Según el último informe del Centro de Almaceneros de Córdoba (IETSE), la inflación en la provincia durante noviembre alcanzó el 2,4 %, apenas por encima del 2,3 % registrado en octubre.
El rubro de mayor impacto fue “Alimentos y Bebidas sin Alcohol”, con un alza del 2,6 % mensual.
Dentro de ese segmento, la carne vacuna registró un incremento superior al 10 %, mientras que frutas y verduras subieron alrededor del 6 %.
A su vez, el informe señala que la canasta básica de alimentos, el transporte urbano y las tarifas de agua y electricidad registraron aumentos de entre 3 % y 4 %, presionando aún más sobre el costo de vida.
| Mes / Año | Variación mensual estimada |
|---|---|
| Julio 2024 | 4,36 % |
| Diciembre 2024 | 3,49 % |
| Enero 2025 | 2,20 % |
| Marzo 2025 | 2,80 % |
| Abril 2025 | 2,50 % |
| Mayo 2025 | 2,00 % |
| Agosto 2025 | 1,90 % |
| Septiembre 2025 | 1,80 % |
| Octubre 2025 | 2,30 % |
| Noviembre 2025 | 2,40 % |
La tendencia muestra cierta desaceleración gradual, aunque desde niveles todavía altos y con saltos en meses puntuales.
Según el informe, los capítulos que empujaron el índice fueron:
Alimentos y Bebidas: +2,6 %
Carnes: aumentos superiores al 10 %
Frutas y verduras: subas cercanas al 6 %
Transporte y tarifas de servicios básicos: entre 3 % y 4 %
Alquileres y mantenimiento del hogar: fuerte presión sobre el bolsillo familiar
El relevamiento del Centro de Almaceneros expuso datos sociales muy delicados:
Más del 58 % de los hogares no pudo cubrir la Canasta Básica Alimentaria.

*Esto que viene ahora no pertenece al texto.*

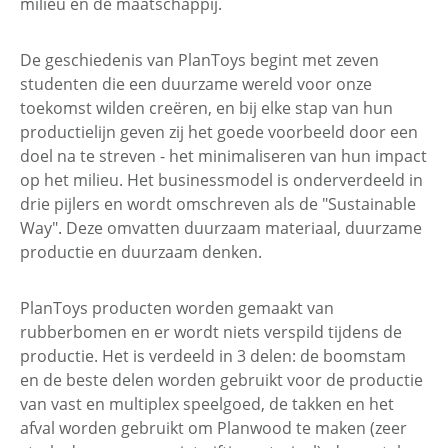
milieu en de maatschappij.
De geschiedenis van PlanToys begint met zeven
studenten die een duurzame wereld voor onze
toekomst wilden creëren, en bij elke stap van hun
productielijn geven zij het goede voorbeeld door een
doel na te streven - het minimaliseren van hun impact
op het milieu. Het businessmodel is onderverdeeld in
drie pijlers en wordt omschreven als de "Sustainable
Way". Deze omvatten duurzaam materiaal, duurzame
productie en duurzaam denken.
PlanToys producten worden gemaakt van
rubberbomen en er wordt niets verspild tijdens de
productie. Het is verdeeld in 3 delen: de boomstam
en de beste delen worden gebruikt voor de productie
van vast en multiplex speelgoed, de takken en het
afval worden gebruikt om Planwood te maken (zeer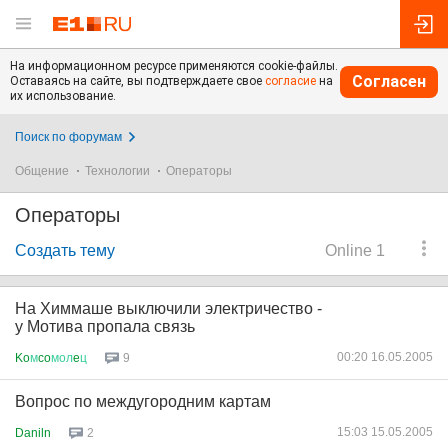
На информационном ресурсе применяются cookie-файлы.
Согласен
Оставаясь на сайте, вы подтверждаете свое
согласие
на
их использование.
Поиск по форумам
Общение
Технологии
Операторы
Операторы
Создать тему
Online 1
На Химмаше выключили электричество -
у Мотива пропала связь
00:20 16.05.2005
Ko
м
co
мол
e
ц
9
Вопрос по междугородним картам
15:03 15.05.2005
Daniln
2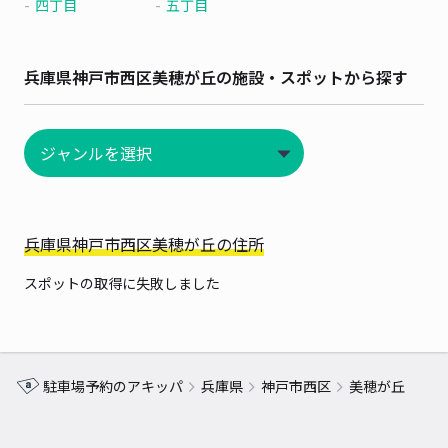
四丁目
五丁目
兵庫県神戸市西区美穂が丘の施設・スポットから探す
兵庫県神戸市西区美穂が丘の住所
スポットの取得に失敗しました
駐車場予約のアキッパ
兵庫県
神戸市西区
美穂が丘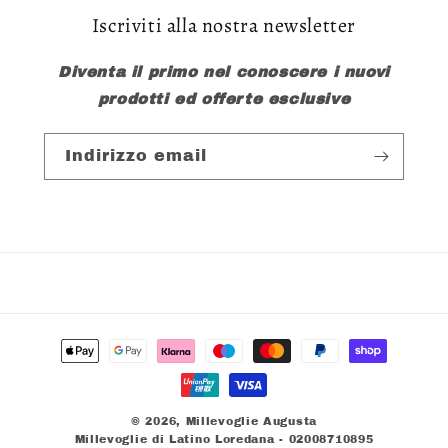
Iscriviti alla nostra newsletter
Diventa il primo nel conoscere i nuovi
prodotti ed offerte esclusive
Indirizzo email
Metodi
di
pagamento
© 2026,
Millevoglie Augusta
Millevoglie di Latino Loredana - 02008710895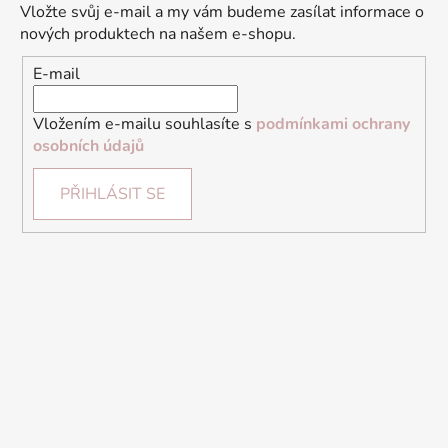
Vložte svůj e-mail a my vám budeme zasílat informace o
nových produktech na našem e-shopu.
E-mail
Vložením e-mailu souhlasíte s
podmínkami ochrany
osobních údajů
PŘIHLÁSIT SE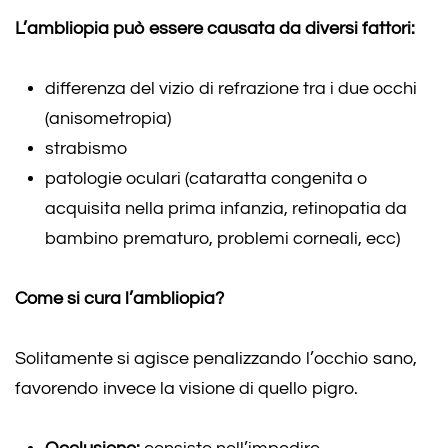
L’ambliopia può essere causata da diversi fattori:
differenza del vizio di refrazione tra i due occhi
(anisometropia)
strabismo
patologie oculari (cataratta congenita o
acquisita nella prima infanzia, retinopatia da
bambino prematuro, problemi corneali, ecc)
Come si cura l’ambliopia?
Solitamente si agisce penalizzando l’occhio sano,
favorendo invece la visione di quello pigro.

Cerca del 72 % tuvo que recurrir a ayuda estatal para acceder a alimentos esenciales.
El 89 % usó algún tipo de financiamiento (tarjetas, fiado, préstamos) para comprar comida.
En paralelo, se registró una nueva caída del consumo minorista, que afecta directamente al comercio local y a los pequeños almacenes barriales.
La baja gradual de algunos meses no alcanza para hablar de estabilidad. Hay tres factores que explican por qué sigue siendo un problema:
Inflación acumulada alta: incluso con aumentos moderados, el arrastre de meses anteriores impacta fuerte en el ingreso real.
Canasta de alimentos cada vez más restringida: se achica el consumo y se reemplazan productos por opciones más económicas.
Tarifas y bienes regulados como amenaza latente: si vuelven a ajustarse, podrían reactivar un nuevo salto inflacionario.